Ergänzend möchten wir einige der getroffenen Aussagen paraphrasiert und inhaltlich geclustert dokumentieren. Einen exzellenten Überblick bietet auch die Live-Dokumentation der Veranstaltung durch das Open Access Büro Berlin auf Mastodon.
Rückblick auf 20 Jahre Berliner Erklärung
- Neben den kommunikations- und wissenschaftsethischen Ansprüchen gab es auch einen funktionalen Impuls für Open Access: die Beschleunigung der Wissenschaft und daraus resultierende Kommunikationserwartungen kollidieren mit den langwierigen Publikations- und Begutachtungsspannen der Wissenschaftsverlage, was in einigen Disziplinen bereits sehr früh über Preprint-Server adressiert wurde. (Martin Grötschel)
- Die Open-Access-Transformation ist ein wirksamer Prozess, der aber deutlich länger dauert, als man ursprünglich dachte. (Martin Grötschel)
- In der Open-Access-Transformation laufen Prozesse parallel und mit unterschiedlichen Geschwindigkeiten. (Martin Grötschel)
- Die Akzeptanz von Open Access steigt, mutmaßlich durch den Generationswechsel in der Wissenschaft. (Martin Grötschel)
- Der Generationswechsel und damit verbundenen Einstellungen zu Openness zeigt sich ebenfalls im Bereich der Kultur-, Objekt- und Forschungsdaten. (Kathrin Grotz)
- In der Rückschau wird deutlich, wie stark Open Access und der Online-Zugang neue Forschungsmöglichkeiten geschaffen hat.

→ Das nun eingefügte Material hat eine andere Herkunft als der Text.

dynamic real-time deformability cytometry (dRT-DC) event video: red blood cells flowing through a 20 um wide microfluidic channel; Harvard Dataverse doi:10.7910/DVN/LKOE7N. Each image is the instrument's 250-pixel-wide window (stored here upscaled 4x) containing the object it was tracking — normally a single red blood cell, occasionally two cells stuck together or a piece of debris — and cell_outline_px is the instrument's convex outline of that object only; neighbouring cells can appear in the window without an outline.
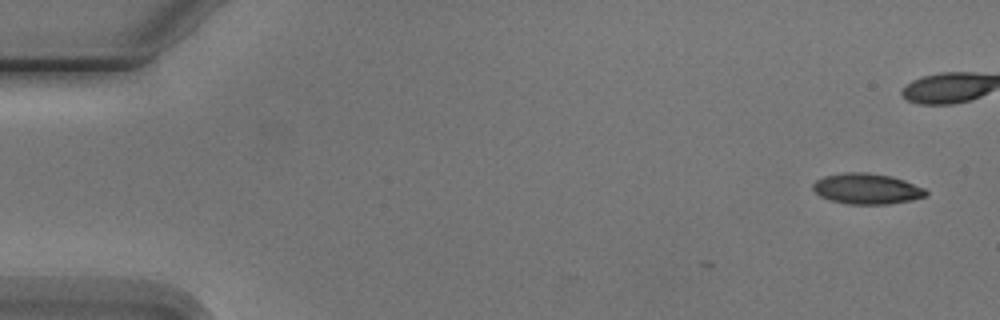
{"species": "Egyptian fruit bat (a non-hibernating species)", "species_latin": "Rousettus aegyptiacus", "temperature_condition": "cold", "stored_images_in_passage": 7, "camera_frame_rate_fps": 3000, "um_per_image_px": 0.085, "animal": {"sex": "male"}, "frame": {"image": 1, "passage_image": 1, "time_ms": 0.0, "image_size_px": [1000, 320], "cell_outline_px": [[928, 196], [912, 200], [888, 204], [848, 204], [832, 200], [820, 196], [812, 188], [812, 184], [816, 180], [824, 176], [844, 172], [868, 172], [892, 176], [904, 180], [924, 188], [928, 192]], "centroid_in_image_um": [73.7, 16.04], "position_along_channel_um": 11.3, "area_um2": 20.29}}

Auch das Verhalten der Nutzenden hat sich dank Open Access massiv verändert. (Ariane Jeßulat)
- Die Berliner Erklärung wurde sehr stark von einem technischen Wandel aus gedacht, berücksichtigte jedoch weniger Effekte der Transformation für das Handeln und Verhalten. (Ariane Jeßulat)
- Die drei Open-Access-Erklärungen – Bethesda Statement on Open Access Publishing, Budapest Open Access Initiative, Berlin Declaration on Open Access to Knowledge in the Sciences and Humanities – kodifizierten eine Idealvorstellung für digitale wissenschaftliche Kommunikation und wirken für die unterzeichnenden Institutionen, wenn auch nicht immer handlungszwingend, so doch wenigstens ideell verpflichtend. (Martin Grötschel)
- Wirksamer sind die Publikationsverpflichtungen zu Open Access durch die Forschungsförderer. (Martin Grötschel)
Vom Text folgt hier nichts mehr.